Neste caso, o tratamento da infecção latente deve ser realizado com o uso da isoniazida
na dose de 5-10mg/kg de peso (até 300mg/dia) por 6 meses; o prolongamento para 9 meses traz poucas vantagens em relação à probabilidade de doença futura e não deve ser utilizada rotineiramente. Relação entre tuberculose e diabetes
Historicamente, a incidência de tuberculose (TB) em pacientes com diabetes (DM) tem
sido referida como alta. Em 1934, um tratado sobre a associação entre diabetes e tuberculose, antes da era antimicobacteriana, referia que em portadores de diabetes a tuberculose era mais comum do que o esperado.

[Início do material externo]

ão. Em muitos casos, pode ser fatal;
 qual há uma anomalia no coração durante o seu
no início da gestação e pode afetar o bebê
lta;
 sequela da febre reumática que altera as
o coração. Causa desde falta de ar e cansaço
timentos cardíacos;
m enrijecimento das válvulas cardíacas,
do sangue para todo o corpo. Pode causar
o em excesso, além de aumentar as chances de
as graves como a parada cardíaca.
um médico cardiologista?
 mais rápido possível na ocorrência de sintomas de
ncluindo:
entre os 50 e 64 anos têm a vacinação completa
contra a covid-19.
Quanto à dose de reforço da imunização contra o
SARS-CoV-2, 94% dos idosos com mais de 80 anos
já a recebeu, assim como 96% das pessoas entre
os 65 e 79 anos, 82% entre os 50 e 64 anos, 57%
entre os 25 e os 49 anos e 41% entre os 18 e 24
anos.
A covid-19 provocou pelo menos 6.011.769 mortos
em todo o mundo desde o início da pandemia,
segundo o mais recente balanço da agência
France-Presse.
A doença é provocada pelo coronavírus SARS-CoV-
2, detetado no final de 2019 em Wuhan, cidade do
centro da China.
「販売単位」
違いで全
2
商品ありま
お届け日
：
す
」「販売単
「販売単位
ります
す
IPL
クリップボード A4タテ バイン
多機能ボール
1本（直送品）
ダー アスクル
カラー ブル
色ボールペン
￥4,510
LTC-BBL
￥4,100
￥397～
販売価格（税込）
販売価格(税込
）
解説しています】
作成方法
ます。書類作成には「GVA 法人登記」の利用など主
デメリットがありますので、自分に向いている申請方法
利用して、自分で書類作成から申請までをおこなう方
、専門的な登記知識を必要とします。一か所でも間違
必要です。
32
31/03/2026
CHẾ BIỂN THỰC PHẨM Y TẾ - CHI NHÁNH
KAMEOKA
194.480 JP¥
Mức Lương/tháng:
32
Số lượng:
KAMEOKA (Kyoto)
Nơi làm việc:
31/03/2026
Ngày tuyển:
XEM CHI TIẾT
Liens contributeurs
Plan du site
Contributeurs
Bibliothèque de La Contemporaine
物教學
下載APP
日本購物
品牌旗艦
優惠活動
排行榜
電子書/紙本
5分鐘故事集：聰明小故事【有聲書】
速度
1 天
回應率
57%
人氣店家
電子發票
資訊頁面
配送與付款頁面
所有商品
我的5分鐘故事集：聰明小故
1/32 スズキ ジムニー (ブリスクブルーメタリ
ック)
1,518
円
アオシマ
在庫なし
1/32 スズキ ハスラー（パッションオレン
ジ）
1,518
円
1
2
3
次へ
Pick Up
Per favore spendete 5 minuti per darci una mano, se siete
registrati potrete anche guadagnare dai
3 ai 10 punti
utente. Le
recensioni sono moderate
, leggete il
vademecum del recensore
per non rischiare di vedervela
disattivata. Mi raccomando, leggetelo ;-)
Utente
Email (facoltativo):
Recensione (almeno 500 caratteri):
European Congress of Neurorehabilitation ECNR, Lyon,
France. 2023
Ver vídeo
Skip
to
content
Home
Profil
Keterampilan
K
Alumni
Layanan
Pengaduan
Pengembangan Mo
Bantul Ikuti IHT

Mais recentemente, numerosos estudos demonstraram que pessoas portadoras de diabetes têm um risco 3 vezes maior de ter tuberculose ativa, com risco ainda maior entre os
mais jovens e em populações nas quais a incidência de TB é alta. Apresentações radiológicas atípicas também são relatadas, com comprometimento relativamente frequente de lesão em base pulmonar e de formas muitlicavitarias. Além disso, o diabetes mellitus está associado com aumento de falha de tratamento e de morte por tuberculose. Os pacientes com diabetes têm um risco relativo (RR) para o desfecho combinado de fracasso e de morte de 1,69 (95% CI, 1,36-2,12). O risco de recidiva da doença também é aumentado em diabéticos. Embora não haja razão justificada para se esperar resistência às drogas antituberculose em diabéticos, alguns estudos relatam piores resultados terapêuticos, mesmo com adesão adequada ao tratamento. Sabe-se que infecções, de maneira geral, podem agravar o controle do diabetes e a tuberculose não é uma exceção; além disso, as drogas usadas para tratar a tuberculose também podem piorar o controle glicêmico e alguns estudos mostraram que a evolução clínica é pior em pessoas com diabetes e controle inadequado; portanto, na vigência de DM a monitoração glicêmica e o bom controle da glicemia devem ser incentivados. A sobreposição da toxicidade medicamentosa e piora de complicações associadas ao diabetes mellitus deve ser lembrada, como por exemplo, o risco de neuropatia periférica pela isoniazida que pode agravar ou exacerbar a neuropatia diabética pré-existente, razão pela qual a piridoxina sempre deve ser adicionar à isoniazida durante o tratamento da tuberculose em pessoas com diabetes. Já o tratamento com rifampicina pode ser responsável pelo aumento da glicemia por interação com hipoglicemiantes orais, uma vez que a rifampicina é um indutor de enzimas relacionadas ao citocromo P 450, acelerando o metabolismo de algumas drogas inativadas por esta via. A glibenclamida e glipizida têm suas concentrações diminuídas em 39 e 22%, respectivamente, quando usadas com rifampicina, reduzindo o efeito hipoglicemiante. Lesões hepáticas, insuficiência renal e outras complicacões do diabetes podem também ser complicadores do tratamento da tuberculose. Resumindo, em diabéticos uma busca mais ativa de casos e o tratamento da tuberculose latente, assim como o controle glicêmico adequado são recomendados. Leitura recomendada Dooley KE, Chaisson RE. Tuberculosis and diabetes mellitus: convergence of two epidemics. Lancet Infect Dis. 2009 Dec;9(12):737-46.